> [WHAT IS REQUIRED] Please restate exactly the lines of the data below, beginning with the line containing "Kindly answer. Track" and ending with the last line.

"""

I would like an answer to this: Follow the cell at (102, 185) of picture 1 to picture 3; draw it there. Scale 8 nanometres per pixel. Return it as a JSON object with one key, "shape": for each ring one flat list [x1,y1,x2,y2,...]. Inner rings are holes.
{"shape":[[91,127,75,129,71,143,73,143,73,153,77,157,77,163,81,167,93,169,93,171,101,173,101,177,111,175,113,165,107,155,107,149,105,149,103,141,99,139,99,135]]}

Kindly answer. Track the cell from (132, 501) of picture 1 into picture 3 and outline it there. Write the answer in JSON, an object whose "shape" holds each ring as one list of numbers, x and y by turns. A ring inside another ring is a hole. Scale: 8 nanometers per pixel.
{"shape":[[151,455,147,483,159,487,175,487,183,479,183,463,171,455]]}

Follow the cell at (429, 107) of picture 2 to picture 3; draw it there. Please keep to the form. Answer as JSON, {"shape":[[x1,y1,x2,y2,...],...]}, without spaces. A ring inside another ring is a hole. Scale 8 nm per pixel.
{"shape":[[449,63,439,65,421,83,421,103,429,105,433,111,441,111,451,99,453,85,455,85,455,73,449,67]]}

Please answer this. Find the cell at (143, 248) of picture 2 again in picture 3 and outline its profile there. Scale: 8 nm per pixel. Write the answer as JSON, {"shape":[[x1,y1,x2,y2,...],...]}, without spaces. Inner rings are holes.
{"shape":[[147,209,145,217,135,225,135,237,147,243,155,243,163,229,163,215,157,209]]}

"""

> [REPLY TO THE EXERCISE]
Kindly answer. Track the cell from (132, 501) of picture 1 into picture 3 and outline it there. Write the answer in JSON, an object whose "shape" holds each ring as one list of numbers, x and y by turns. A ring inside another ring is a hole. Scale: 8 nanometers per pixel.
{"shape":[[151,455,147,483,159,487,175,487,183,479,183,463,171,455]]}

Follow the cell at (429, 107) of picture 2 to picture 3; draw it there. Please keep to the form. Answer as JSON, {"shape":[[x1,y1,x2,y2,...],...]}, without spaces. A ring inside another ring is a hole. Scale 8 nm per pixel.
{"shape":[[449,63,439,65,421,83,421,103,429,105,433,111,441,111,451,99,453,85,455,85,455,73,449,67]]}

Please answer this. Find the cell at (143, 248) of picture 2 again in picture 3 and outline its profile there. Scale: 8 nm per pixel. Write the answer as JSON, {"shape":[[x1,y1,x2,y2,...],...]}, without spaces. Inner rings are holes.
{"shape":[[147,209,145,217,135,225,135,237,147,243,155,243,163,229,163,215,157,209]]}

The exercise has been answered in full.